The media journalists saw police firing tear gas to disperse crowds near the diplomatic enclave housing the US embassy on Sunday afternoon.
'Grief and sorrow'
Israel and the United States launched their military operations on Iran early Saturday, quickly killing the long-ruling supreme leader and prompting outrage in neighbouring Pakistan.
A police armoured vehicle is set ablaze during a protest outside the US Consulate General, following news of US and Israeli strikes on Iran that killed Iran's Supreme Leader Ayatollah Ali Khamenei, in Karachi, Pakistan, on Sunday. Reuters
Pakistan's Prime Minister Shehbaz Sharif, who has close ties with both the United States and Iran, said on Sunday evening that the killing of Khamenei was a "violation" of international law.
"It is an age old convention that the Heads of State/Government should not be targeted," Sharif wrote on X.
The "people of Pakistan join the people of Iran in their hour of grief and sorrow and extend the most sincere condolences on the martyrdom" of Khamenei, he added.

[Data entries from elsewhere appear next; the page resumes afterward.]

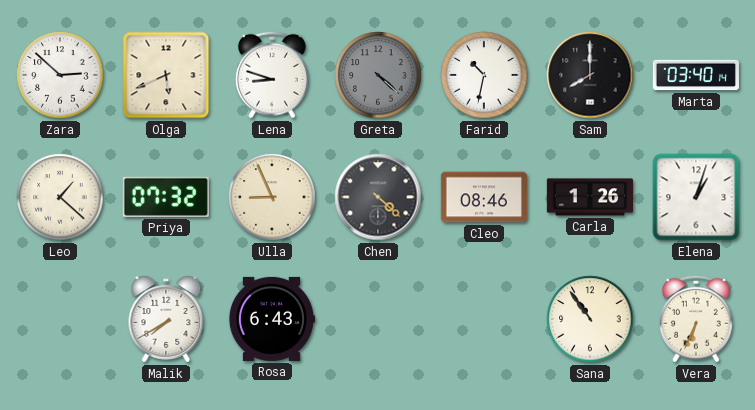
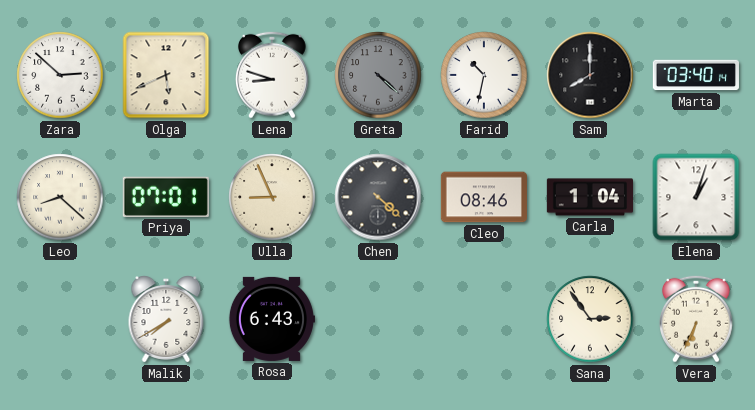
Leo: 1:22 -> 8:22
Priya: 07:32 -> 07:01
Carla: 1:26 -> 1:04
Sana: 10:54 -> 2:54
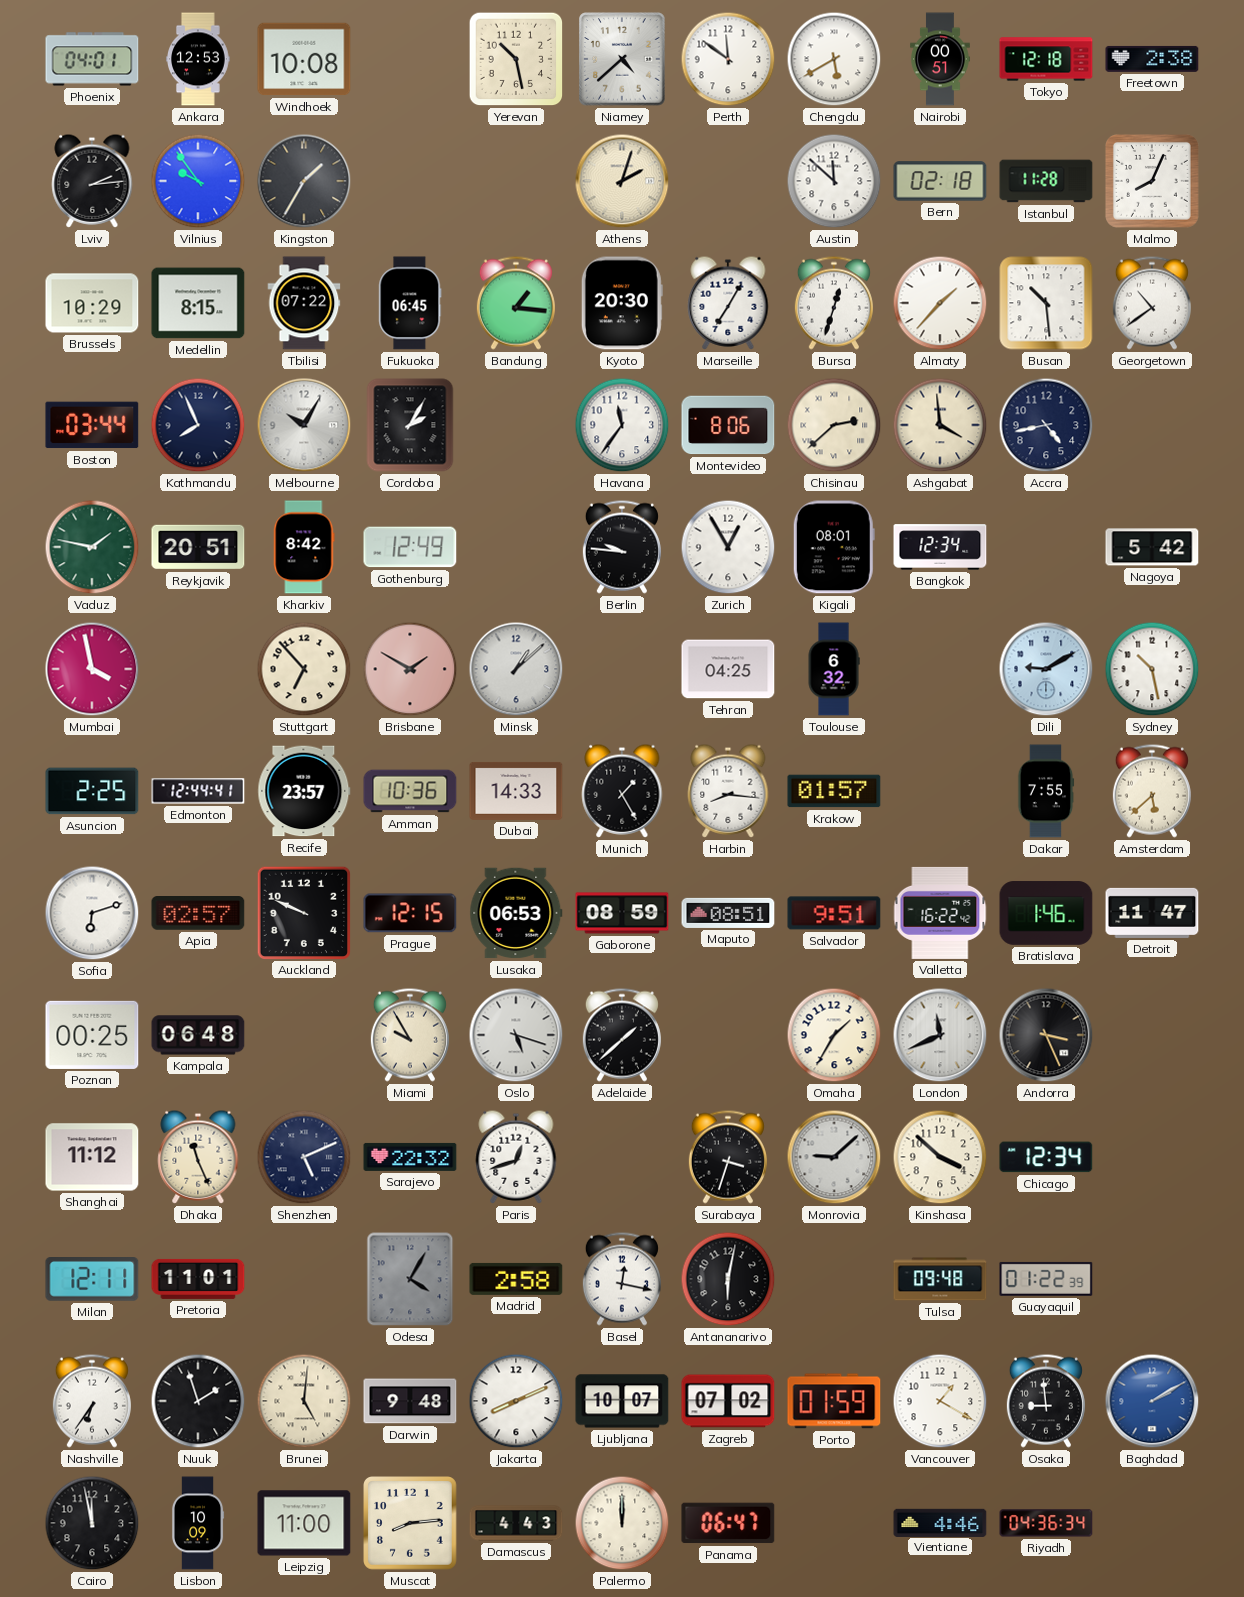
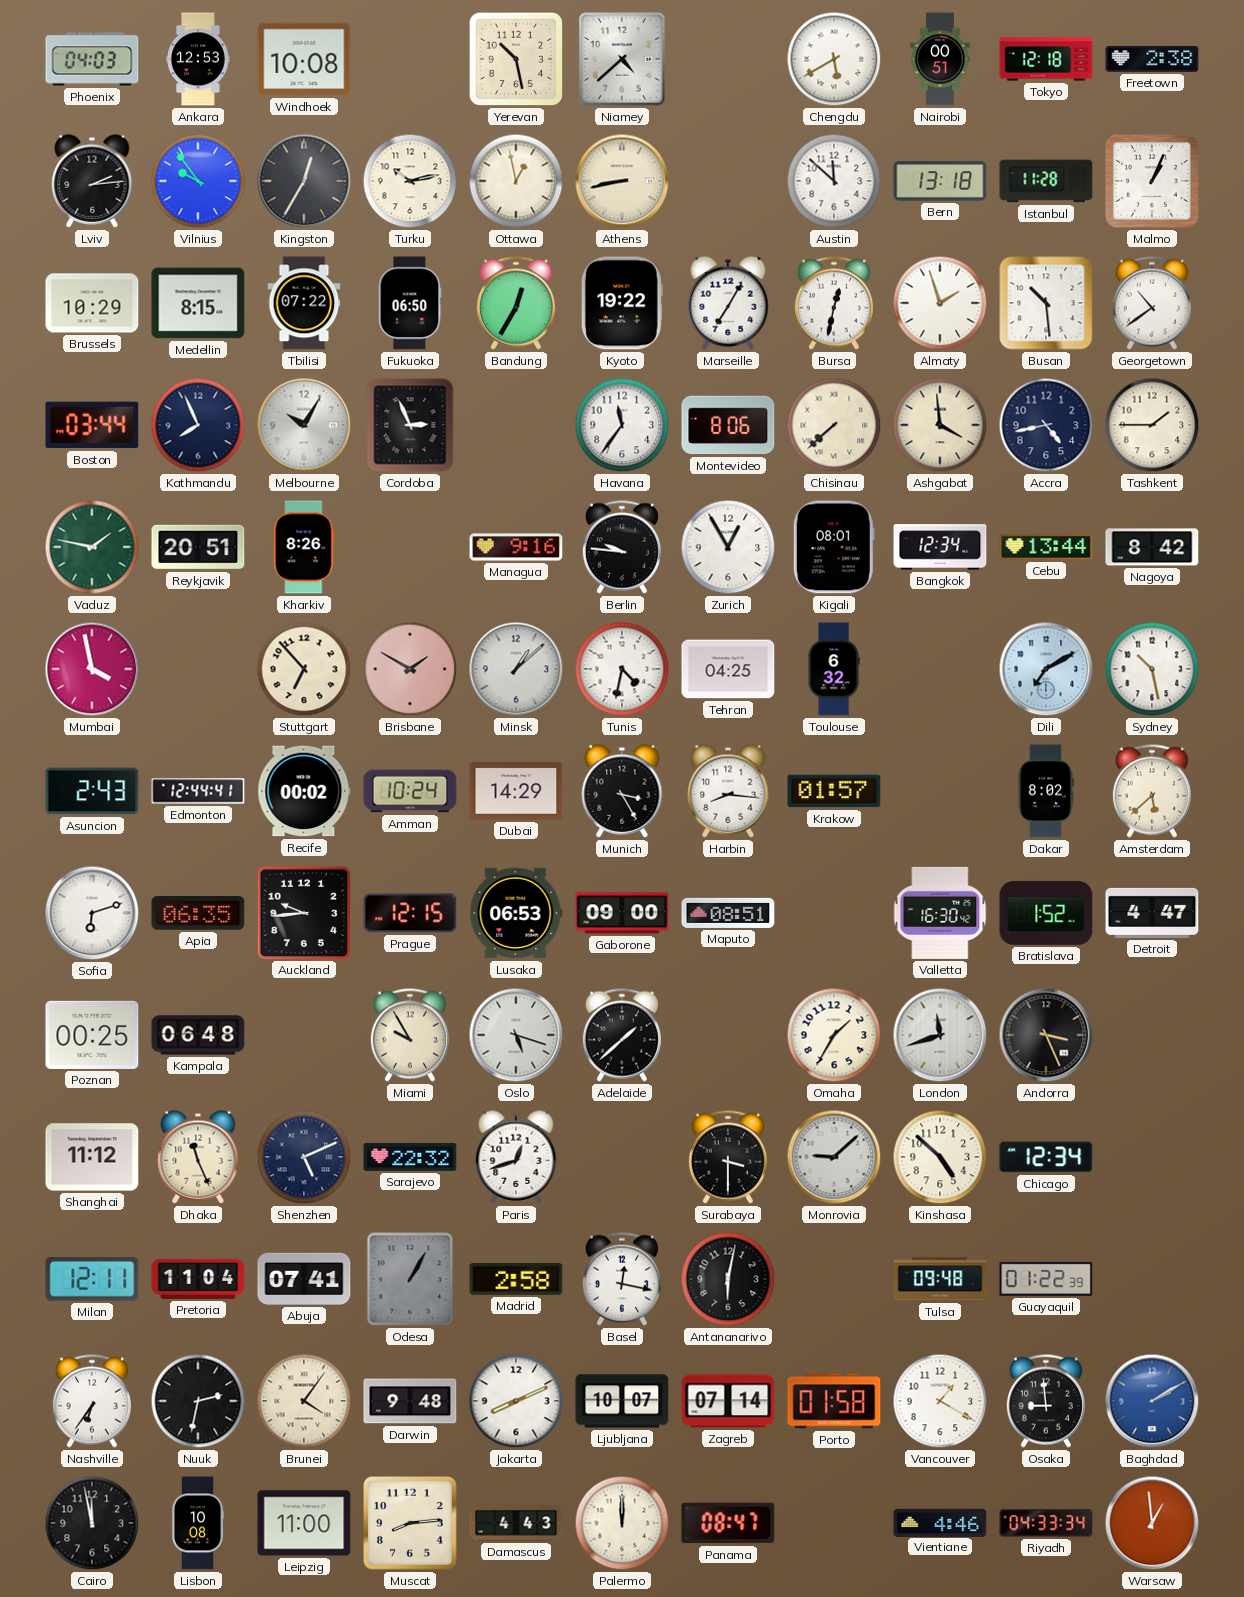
Phoenix: 04:01 -> 04:03
Perth: 11:51 -> none
Kingston: 1:35 -> 12:35
Turku: none -> 10:13
Ottawa: none -> 12:58
Athens: 2:03 -> 8:43
Bern: 02:18 -> 13:18
Malmo: 8:04 -> 1:04
Fukuoka: 06:45 -> 06:50
Bandung: 1:16 -> 12:35
Kyoto: 20:30 -> 19:22
Bursa: 12:33 -> 12:32
Almaty: 1:37 -> 1:57
Cordoba: 2:05 -> 2:56
Chisinau: 2:38 -> 7:38
Tashkent: none -> 1:45
Kharkiv: 8:42 -> 8:26
Gothenburg: 12:49 -> none
Managua: none -> 9:16
Cebu: none -> 13:44
Nagoya: 5:42 -> 8:42
Tunis: none -> 4:32
Dili: 9:10 -> 7:10
Asuncion: 2:25 -> 2:43
Recife: 23:57 -> 00:02
Amman: 10:36 -> 10:24
Dubai: 14:33 -> 14:29
Munich: 1:25 -> 3:25
Dakar: 7:55 -> 8:02
Apia: 02:57 -> 06:35
Auckland: 9:49 -> 9:44
Gaborone: 08:59 -> 09:00
Salvador: 9:51 -> none
Valletta: 16:22 -> 16:30
Bratislava: 1:46 -> 1:52
Detroit: 11:47 -> 4:47
London: 11:41 -> 11:42
Surabaya: 3:33 -> 3:30
Kinshasa: 3:52 -> 4:52
Pretoria: 11:01 -> 11:04
Abuja: none -> 07:41
Odesa: 4:05 -> 1:05
Nuuk: 1:57 -> 2:32
Brunei: 5:01 -> 4:06
Zagreb: 07:02 -> 07:14
Porto: 01:59 -> 01:58
Lisbon: 10:09 -> 10:08
Panama: 06:47 -> 08:47
Riyadh: 04:36 -> 04:33
Warsaw: none -> 12:59
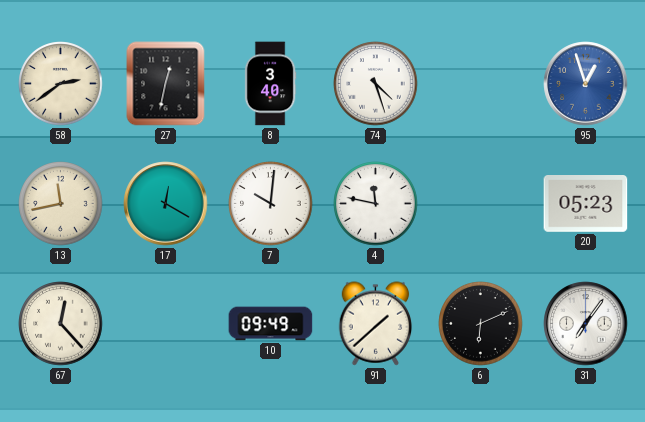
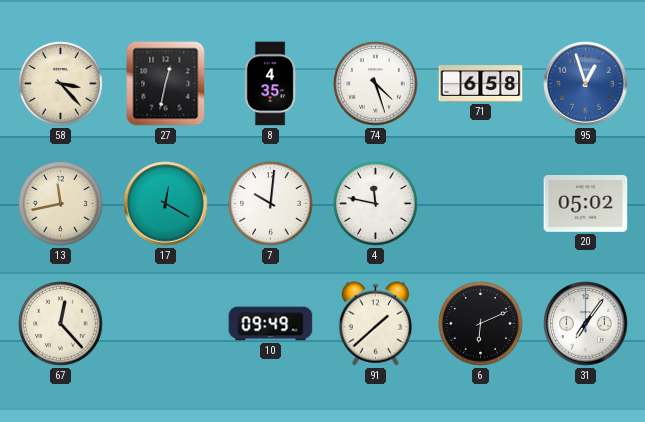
58: 2:39 -> 3:23
8: 3:40 -> 4:35
71: none -> 6:58
20: 05:23 -> 05:02
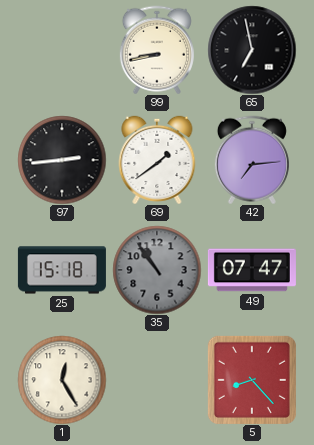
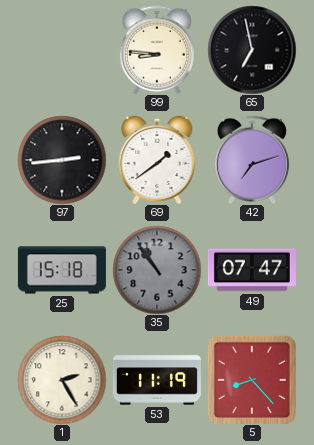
99: 8:43 -> 8:46
42: 7:14 -> 7:12
1: 12:25 -> 2:25
53: none -> 11:19
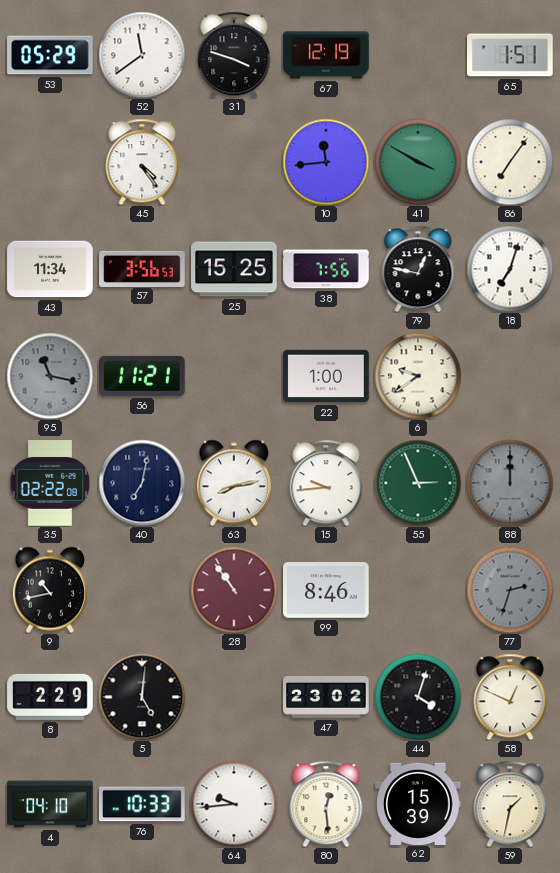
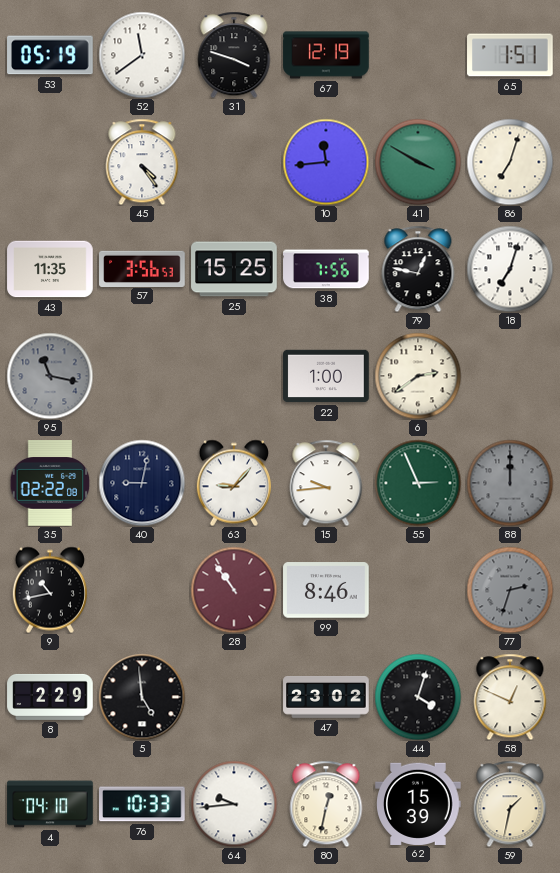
53: 05:29 -> 05:19
86: 7:06 -> 7:03
43: 11:34 -> 11:35
56: 11:21 -> none
6: 9:39 -> 2:39
40: 7:02 -> 9:02
63: 8:13 -> 9:07
5: 5:01 -> 4:59
80: 12:29 -> 12:32
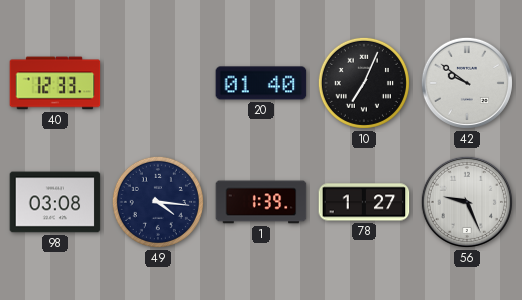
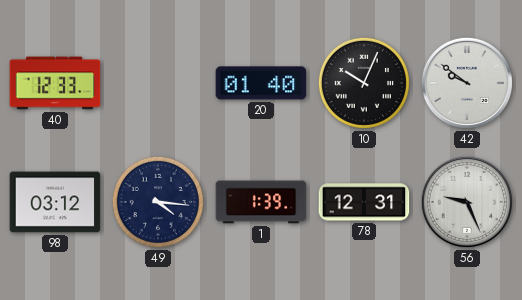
10: 7:04 -> 10:04
98: 03:08 -> 03:12
78: 1:27 -> 12:31
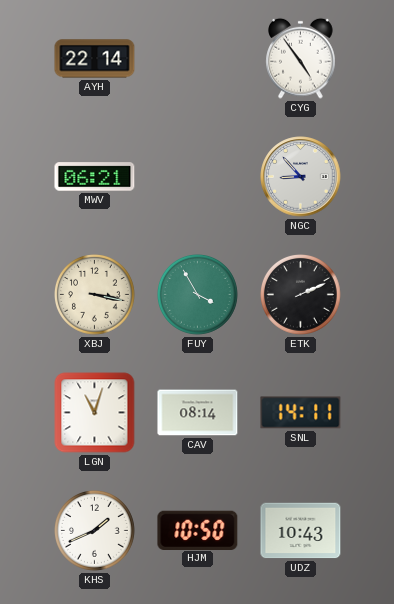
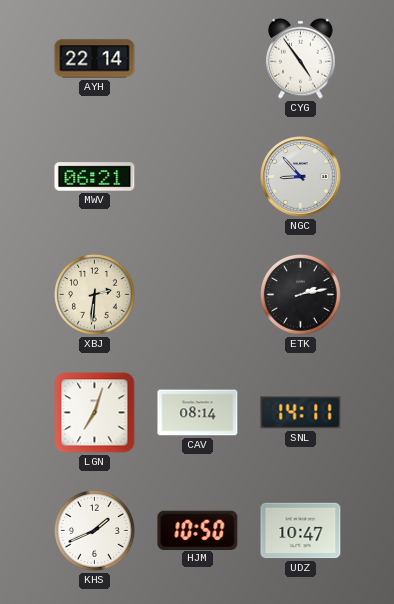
XBJ: 3:17 -> 2:31
FUY: 3:55 -> none
ETK: 2:11 -> 2:13
LGN: 11:03 -> 7:03
UDZ: 10:43 -> 10:47
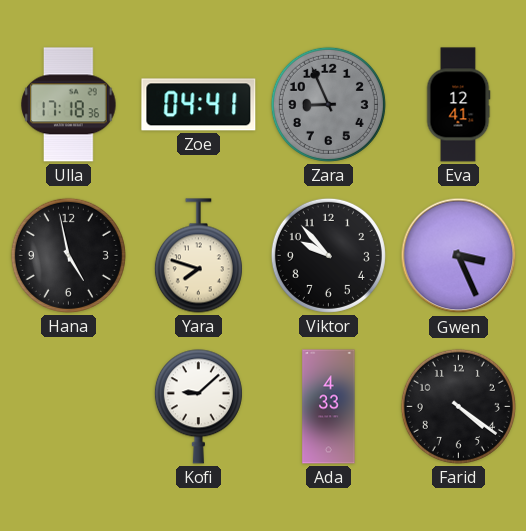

At Sunday's Karachi protest, people chanted slogans against the United States, Israel and their allies.
Shiite Muslim women shouting slogans gather during a protest outside the US consulate in Lahore on Sunday. AFP
"We don't need anything in Pakistan that is linked with the US," a protester, Sabir Hussain, told the media. Earlier a crowd of young people climbed over the main gate and gained access to the driveway of the consular building, smashing some windows.
Police fired tear gas at the protesters, who dispersed, the media journalist saw. The embassies of the United States and Britain both urged citizens in Pakistan to be cautious in the country.